God will forgive us, and then we will know God. We can’t be good until we know our evil and then find ourselves forgiven. We will be good when our trust in God’s goodness restores us to goodness.
How does this connect with today’s gospel reading? Some Greeks came to the festival of Passover to worship. They said, “Sir, we wish to see Jesus.” I am fascinated by the identity of these “Greeks.” There’s a silly part of me that wants to imagine them as sorority women and frat boys. But most likely, they are “God-fearers,” a term for Gentiles who hang out in the synagogues and at the temple. This was apparently a popular thing in the Greco-Roman world.

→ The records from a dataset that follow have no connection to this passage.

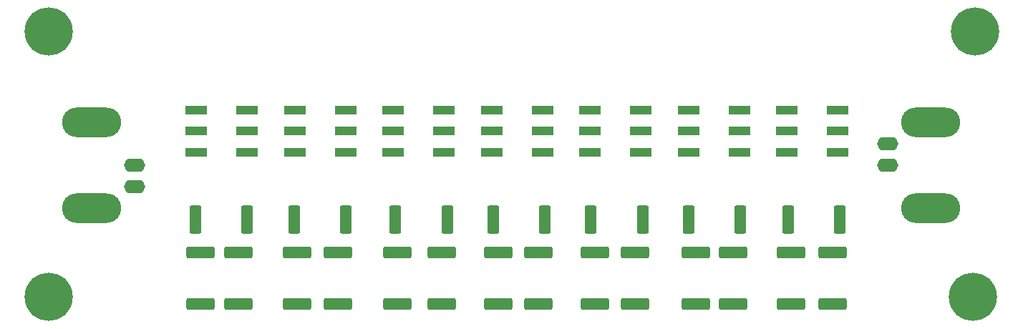
<source format=gts>
%TF.GenerationSoftware,KiCad,Pcbnew,7.0.10-7.0.10~ubuntu22.04.1*%
%TF.CreationDate,2024-06-08T07:05:10-07:00*%
%TF.ProjectId,rf_attenuator_r3,72665f61-7474-4656-9e75-61746f725f72,rev?*%
%TF.SameCoordinates,Original*%
%TF.FileFunction,Soldermask,Top*%
%TF.FilePolarity,Negative*%
%FSLAX46Y46*%
G04 Gerber Fmt 4.6, Leading zero omitted, Abs format (unit mm)*
G04 Created by KiCad (PCBNEW 7.0.10-7.0.10~ubuntu22.04.1) date 2024-06-08 07:05:10*
%MOMM*%
%LPD*%
G01*
G04 APERTURE LIST*
G04 Aperture macros list*
%AMRoundRect*
0 Rectangle with rounded corners*
0 $1 Rounding radius*
0 $2 $3 $4 $5 $6 $7 $8 $9 X,Y pos of 4 corners*
0 Add a 4 corners polygon primitive as box body*
4,1,4,$2,$3,$4,$5,$6,$7,$8,$9,$2,$3,0*
0 Add four circle primitives for the rounded corners*
1,1,$1+$1,$2,$3*
1,1,$1+$1,$4,$5*
1,1,$1+$1,$6,$7*
1,1,$1+$1,$8,$9*
0 Add four rect primitives between the rounded corners*
20,1,$1+$1,$2,$3,$4,$5,0*
20,1,$1+$1,$4,$5,$6,$7,0*
20,1,$1+$1,$6,$7,$8,$9,0*
20,1,$1+$1,$8,$9,$2,$3,0*%
G04 Aperture macros list end*
%ADD10RoundRect,0.249999X-0.450001X-1.425001X0.450001X-1.425001X0.450001X1.425001X-0.450001X1.425001X0*%
%ADD11R,2.500000X1.000000*%
%ADD12RoundRect,0.249999X-1.425001X0.450001X-1.425001X-0.450001X1.425001X-0.450001X1.425001X0.450001X0*%
%ADD13C,3.600000*%
%ADD14C,5.700000*%
%ADD15O,7.000000X3.500000*%
%ADD16O,2.500000X1.600000*%
G04 APERTURE END LIST*
D10*
%TO.C,R10*%
X137310400Y-93063600D03*
X143410400Y-93063600D03*
%TD*%
D11*
%TO.C,SW7*%
X178079399Y-80090000D03*
X178079399Y-82590000D03*
X178079399Y-85090000D03*
X172079399Y-80090000D03*
X172079399Y-82590000D03*
X172079399Y-85090000D03*
%TD*%
%TO.C,SW1*%
X108229047Y-80090000D03*
X108229047Y-82590000D03*
X108229047Y-85090000D03*
X102229047Y-80090000D03*
X102229047Y-82590000D03*
X102229047Y-85090000D03*
%TD*%
D10*
%TO.C,R19*%
X172184600Y-93063600D03*
X178284600Y-93063600D03*
%TD*%
%TO.C,R7*%
X125778800Y-93063600D03*
X131878800Y-93063600D03*
%TD*%
D12*
%TO.C,R9*%
X131267200Y-96947800D03*
X131267200Y-103047800D03*
%TD*%
%TO.C,R14*%
X149377400Y-96947800D03*
X149377400Y-103047800D03*
%TD*%
D13*
%TO.C,H2*%
X194106800Y-102260400D03*
D14*
X194106800Y-102260400D03*
%TD*%
D10*
%TO.C,R16*%
X160449800Y-93063600D03*
X166549800Y-93063600D03*
%TD*%
D11*
%TO.C,SW3*%
X131512497Y-80090000D03*
X131512497Y-82590000D03*
X131512497Y-85090000D03*
X125512497Y-80090000D03*
X125512497Y-82590000D03*
X125512497Y-85090000D03*
%TD*%
D10*
%TO.C,R13*%
X148892800Y-93063600D03*
X154992800Y-93063600D03*
%TD*%
D15*
%TO.C,J1*%
X89865200Y-81534000D03*
D16*
X94945200Y-89154000D03*
D15*
X89865200Y-91694000D03*
D16*
X94945200Y-86614000D03*
%TD*%
D13*
%TO.C,H3*%
X84785200Y-70840600D03*
D14*
X84785200Y-70840600D03*
%TD*%
D12*
%TO.C,R15*%
X154101800Y-96947800D03*
X154101800Y-103047800D03*
%TD*%
D11*
%TO.C,SW4*%
X143154222Y-80090000D03*
X143154222Y-82590000D03*
X143154222Y-85090000D03*
X137154222Y-80090000D03*
X137154222Y-82590000D03*
X137154222Y-85090000D03*
%TD*%
D12*
%TO.C,R21*%
X177495200Y-96947800D03*
X177495200Y-103047800D03*
%TD*%
D16*
%TO.C,J2*%
X184023000Y-86614000D03*
D15*
X189103000Y-81534000D03*
D16*
X184023000Y-84074000D03*
D15*
X189103000Y-91694000D03*
%TD*%
D11*
%TO.C,SW6*%
X166437672Y-80090000D03*
X166437672Y-82590000D03*
X166437672Y-85090000D03*
X160437672Y-80090000D03*
X160437672Y-82590000D03*
X160437672Y-85090000D03*
%TD*%
D12*
%TO.C,R3*%
X107213400Y-96947800D03*
X107213400Y-103047800D03*
%TD*%
%TO.C,R8*%
X126034800Y-96947800D03*
X126034800Y-103047800D03*
%TD*%
%TO.C,R12*%
X142671800Y-96947800D03*
X142671800Y-103047800D03*
%TD*%
D13*
%TO.C,H1*%
X194284600Y-70840600D03*
D14*
X194284600Y-70840600D03*
%TD*%
D11*
%TO.C,SW2*%
X119870772Y-80090000D03*
X119870772Y-82590000D03*
X119870772Y-85090000D03*
X113870772Y-80090000D03*
X113870772Y-82590000D03*
X113870772Y-85090000D03*
%TD*%
D12*
%TO.C,R18*%
X165684200Y-96947800D03*
X165684200Y-103047800D03*
%TD*%
%TO.C,R2*%
X102692200Y-96947800D03*
X102692200Y-103047800D03*
%TD*%
%TO.C,R6*%
X118999000Y-96947800D03*
X118999000Y-103047800D03*
%TD*%
%TO.C,R5*%
X114173000Y-96947800D03*
X114173000Y-103047800D03*
%TD*%
%TO.C,R17*%
X161340800Y-96947800D03*
X161340800Y-103047800D03*
%TD*%
%TO.C,R11*%
X137922000Y-96947800D03*
X137922000Y-103047800D03*
%TD*%
D10*
%TO.C,R1*%
X102080600Y-93063600D03*
X108180600Y-93063600D03*
%TD*%
D13*
%TO.C,H4*%
X84734400Y-102260400D03*
D14*
X84734400Y-102260400D03*
%TD*%
D12*
%TO.C,R20*%
X172593000Y-96947800D03*
X172593000Y-103047800D03*
%TD*%
D10*
%TO.C,R4*%
X113766600Y-93063600D03*
X119866600Y-93063600D03*
%TD*%
D11*
%TO.C,SW5*%
X154795947Y-80090000D03*
X154795947Y-82590000D03*
X154795947Y-85090000D03*
X148795947Y-80090000D03*
X148795947Y-82590000D03*
X148795947Y-85090000D03*
%TD*%
M02*

</source>
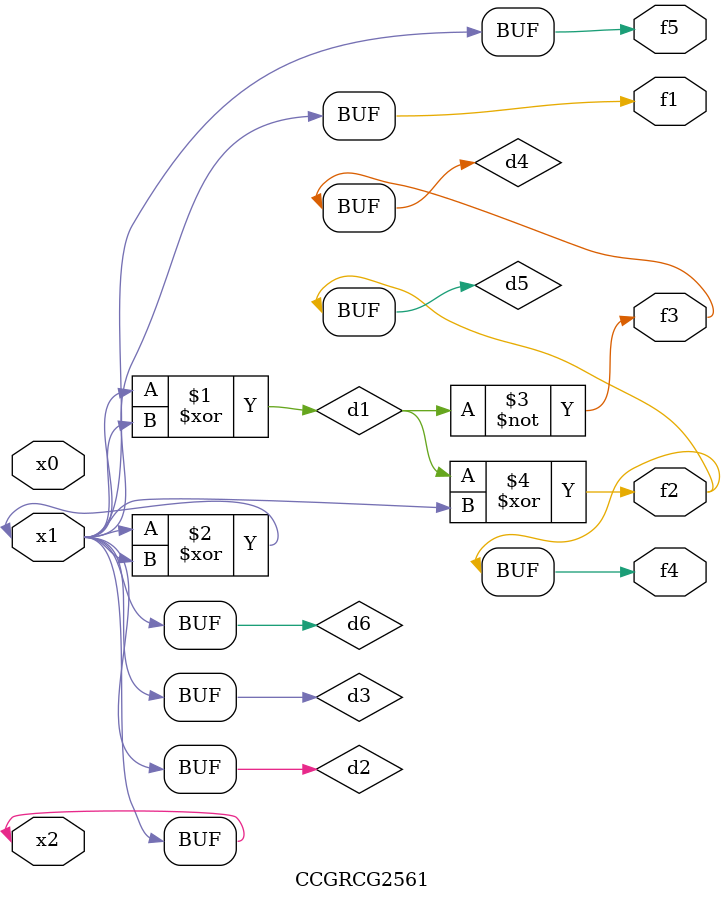
<source format=v>
module CCGRCG2561(
	input x0, x1, x2,
	output f1, f2, f3, f4, f5
);

	wire d1, d2, d3, d4, d5, d6;

	xor (d1, x1, x2);
	buf (d2, x1, x2);
	xor (d3, x1, x2);
	nor (d4, d1);
	xor (d5, d1, d2);
	buf (d6, d2, d3);
	assign f1 = d6;
	assign f2 = d5;
	assign f3 = d4;
	assign f4 = d5;
	assign f5 = d6;
endmodule

</source>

Today we might compare God-fearers to people who come to church, but who don’t seek baptism and thus a full commitment to the Christian faith. But there’s a key difference: Jews don’t generally proselytize. There never was a mission to convert the whole world to Judaism; it was always understood to be an ethnic distinction and not a matter of belief. These Greeks could have been circumcised and become Jews if they wished, but there was no theological urgency to do so. The God-fearers were an expected, respected part of the Jewish community.

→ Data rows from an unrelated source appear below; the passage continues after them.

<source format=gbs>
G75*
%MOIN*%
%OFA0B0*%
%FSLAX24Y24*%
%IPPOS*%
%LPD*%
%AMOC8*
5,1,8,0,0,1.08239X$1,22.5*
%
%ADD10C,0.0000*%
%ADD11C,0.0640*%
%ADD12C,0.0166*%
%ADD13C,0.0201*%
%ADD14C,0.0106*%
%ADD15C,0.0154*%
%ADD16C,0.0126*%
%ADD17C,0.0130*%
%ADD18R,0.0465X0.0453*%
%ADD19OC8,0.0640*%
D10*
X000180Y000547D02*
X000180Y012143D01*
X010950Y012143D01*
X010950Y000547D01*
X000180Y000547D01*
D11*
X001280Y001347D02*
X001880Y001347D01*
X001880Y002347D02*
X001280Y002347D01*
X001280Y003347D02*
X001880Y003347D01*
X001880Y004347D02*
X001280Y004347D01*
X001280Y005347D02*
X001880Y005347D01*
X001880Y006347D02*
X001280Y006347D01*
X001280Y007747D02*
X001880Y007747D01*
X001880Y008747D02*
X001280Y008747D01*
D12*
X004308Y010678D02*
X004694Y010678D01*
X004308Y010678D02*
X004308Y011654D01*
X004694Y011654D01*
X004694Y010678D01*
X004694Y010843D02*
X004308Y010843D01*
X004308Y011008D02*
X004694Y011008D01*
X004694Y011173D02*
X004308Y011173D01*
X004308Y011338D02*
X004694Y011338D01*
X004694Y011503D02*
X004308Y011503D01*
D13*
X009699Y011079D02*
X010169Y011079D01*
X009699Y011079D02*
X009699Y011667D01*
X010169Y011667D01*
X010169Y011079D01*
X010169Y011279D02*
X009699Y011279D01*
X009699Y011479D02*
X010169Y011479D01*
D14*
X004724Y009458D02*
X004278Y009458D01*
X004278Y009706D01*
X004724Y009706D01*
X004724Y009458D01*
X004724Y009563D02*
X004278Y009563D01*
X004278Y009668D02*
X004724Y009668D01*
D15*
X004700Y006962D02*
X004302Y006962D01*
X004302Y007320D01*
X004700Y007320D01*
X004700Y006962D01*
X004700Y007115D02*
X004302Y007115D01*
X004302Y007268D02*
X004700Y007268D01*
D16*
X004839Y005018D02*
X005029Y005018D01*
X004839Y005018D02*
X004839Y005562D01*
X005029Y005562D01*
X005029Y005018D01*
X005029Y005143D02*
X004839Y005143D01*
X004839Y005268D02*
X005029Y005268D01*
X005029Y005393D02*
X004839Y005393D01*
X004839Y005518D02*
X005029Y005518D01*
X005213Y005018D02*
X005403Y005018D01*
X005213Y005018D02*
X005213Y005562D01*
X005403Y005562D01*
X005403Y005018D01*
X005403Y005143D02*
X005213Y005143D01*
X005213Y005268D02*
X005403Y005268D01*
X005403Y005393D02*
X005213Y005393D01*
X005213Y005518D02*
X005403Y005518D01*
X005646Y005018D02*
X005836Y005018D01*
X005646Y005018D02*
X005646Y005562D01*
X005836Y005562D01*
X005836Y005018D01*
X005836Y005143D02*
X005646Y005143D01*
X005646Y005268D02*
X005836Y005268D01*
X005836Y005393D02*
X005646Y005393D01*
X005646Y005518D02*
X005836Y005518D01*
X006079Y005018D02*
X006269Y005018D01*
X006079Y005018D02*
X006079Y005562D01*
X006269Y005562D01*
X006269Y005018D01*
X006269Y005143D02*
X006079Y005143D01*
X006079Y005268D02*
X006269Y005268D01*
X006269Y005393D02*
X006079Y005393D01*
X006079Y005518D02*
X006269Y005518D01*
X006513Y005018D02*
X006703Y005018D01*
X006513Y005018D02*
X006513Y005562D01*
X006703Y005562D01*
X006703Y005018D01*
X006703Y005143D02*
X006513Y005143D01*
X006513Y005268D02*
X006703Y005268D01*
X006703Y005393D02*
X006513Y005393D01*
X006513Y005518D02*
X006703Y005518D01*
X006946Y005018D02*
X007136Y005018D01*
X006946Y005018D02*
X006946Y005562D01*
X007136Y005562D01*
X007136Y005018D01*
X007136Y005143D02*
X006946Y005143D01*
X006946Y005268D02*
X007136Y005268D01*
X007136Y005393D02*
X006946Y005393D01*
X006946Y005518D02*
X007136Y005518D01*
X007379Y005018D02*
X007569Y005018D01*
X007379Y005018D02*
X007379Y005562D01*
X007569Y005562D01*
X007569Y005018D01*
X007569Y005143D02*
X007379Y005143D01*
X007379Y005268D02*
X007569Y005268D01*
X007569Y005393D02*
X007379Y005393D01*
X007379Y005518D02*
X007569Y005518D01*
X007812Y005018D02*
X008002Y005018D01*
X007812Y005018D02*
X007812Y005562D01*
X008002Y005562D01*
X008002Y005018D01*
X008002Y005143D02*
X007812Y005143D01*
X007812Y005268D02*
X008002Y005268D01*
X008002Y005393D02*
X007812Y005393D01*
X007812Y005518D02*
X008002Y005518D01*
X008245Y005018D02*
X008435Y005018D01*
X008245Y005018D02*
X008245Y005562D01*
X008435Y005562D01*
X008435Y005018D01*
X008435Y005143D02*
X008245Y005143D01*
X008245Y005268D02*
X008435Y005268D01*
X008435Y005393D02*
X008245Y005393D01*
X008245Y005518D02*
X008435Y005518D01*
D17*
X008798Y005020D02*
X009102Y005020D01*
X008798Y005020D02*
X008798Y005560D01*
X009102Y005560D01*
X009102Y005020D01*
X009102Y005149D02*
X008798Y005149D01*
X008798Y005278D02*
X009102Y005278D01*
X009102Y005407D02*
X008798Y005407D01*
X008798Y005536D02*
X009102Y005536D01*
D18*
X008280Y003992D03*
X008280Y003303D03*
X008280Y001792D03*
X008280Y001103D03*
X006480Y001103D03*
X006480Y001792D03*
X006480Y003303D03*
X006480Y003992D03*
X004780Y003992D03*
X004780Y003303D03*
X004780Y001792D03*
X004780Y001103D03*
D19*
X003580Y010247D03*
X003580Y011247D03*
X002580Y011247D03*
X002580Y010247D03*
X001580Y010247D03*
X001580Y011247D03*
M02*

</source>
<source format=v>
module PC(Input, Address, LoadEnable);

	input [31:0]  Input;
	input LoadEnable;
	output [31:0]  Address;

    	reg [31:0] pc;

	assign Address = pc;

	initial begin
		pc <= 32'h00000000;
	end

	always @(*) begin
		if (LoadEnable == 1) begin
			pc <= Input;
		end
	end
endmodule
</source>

So these Greeks show up, and while we never find out whether they get to see Jesus, the effect on Jesus is apparently profound. He says, “The hour has come.” Once the Gentiles wish to see Jesus, the tipping point has been achieved, and the message is about to go viral. Nothing now will stop the spread of the Gospel. This is Jesus’ cue that it’s time to complete his work. Not many years later, Paul will write, “There is no longer Jew or Greek,” and I like to imagine that these anonymous Greeks are the ones who got that ball rolling.

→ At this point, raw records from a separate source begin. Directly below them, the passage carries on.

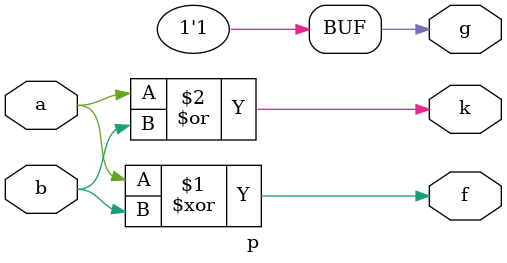
<source format=v>
module p(
  input a,
  input b,
  output f,
	output g,
	output k
);

	initial begin $display("hello world"); end
  assign f = a ^ b;
	assign k = a | b;
	assign g = '1 ;

endmodule


//module dual_control_switch(
//    input wire a,
//    input wire b,
//    output wire f
//);
//
//    // 实现异或逻辑
//    assign f = a ^ b;
//
//endmodule
//
//// 测试模块
//module testbench;
//    reg a, b;
//    wire f;
//
//    // 实例化被测试的模块
//    dual_control_switch dut(
//        .a(a),
//        .b(b),
//        .f(f)
//    );
//
//    initial begin
//        $display("开始测试双控开关...");
//
//        // 测试所有可能的输入组合
//        for (int i = 0; i < 4; i = i + 1) begin
//            a = i[0];
//            b = i[1];
//            #10; // 等待一段时间让输出稳定
//
//            $display("a = %b, b = %b, f = %b", a, b, f);
//
//            // 验证输出是否正确
//            if (f !== (a ^ b)) begin
//                $display("错误：a = %b, b = %b, 期望 f = %b, 但得到 f = %b", a, b, a ^ b, f);
//                $finish;
//            end
//        end
//
//        $display("测试完成，所有用例通过！");
//        $finish;
//    end
//
//endmodule

</source>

Jesus knows now that there is only one thing left to do: to surrender his life to those who wish to silence him. Jesus will die, and then the evil powers of this world will be unmasked, exposed, subjected to judgment. The evil one who has been ruling the world will rule it no longer. “And I,” says Jesus, “When I am lifted up from the earth, I will draw all to myself.” Our English translation says “all people,” but in the Greek, it’s just “all”—so I prefer to think of it as “all creation.” Everything in our creation dies and rises to new life in Christ.
And this is why I am not in direct pursuit of “being good.” Jesus has begun the work of writing the law on my heart. My good works will be honored, and my evil works will be judged. But seeking holiness through some quid pro quo, tit-for-tat, transactional system of good works never lasts for long. Goodness can only grow and thrive in the context of eternal love. And please know that this is not a mushy kind of loving feeling, but fierce, fiery, loving action—the love by which God pursues us. And that love includes loving judgment and the expectation of growth and change. The phrase I keep returning to this Lent is, “God is growing me.”
I think I’m rather like those Greeks. I just wish to see Jesus, because to see Jesus is to begin to know Jesus. Jesus is the one who is life springing from death, the one who shares that death with us for the purpose of abundant life for all of us. I wish to see Jesus so I can follow Jesus into his death. I wish to stand before him and offer myself as a living sacrifice. I wish to unpack all the evil in me, lay it at his feet, and say, “Well, here it is—all of it. Please judge me. Please burn away all these worthless things. But be on the lookout for a single good grain that can be buried with you. Please nourish it and help it to grow. I can’t do this work—only you can.”

Indeed, I have learned that in my baptism, I have already joined Jesus in his death, and now my life is “hidden” there with him—hidden like a seed growing deep in the earth. Amen.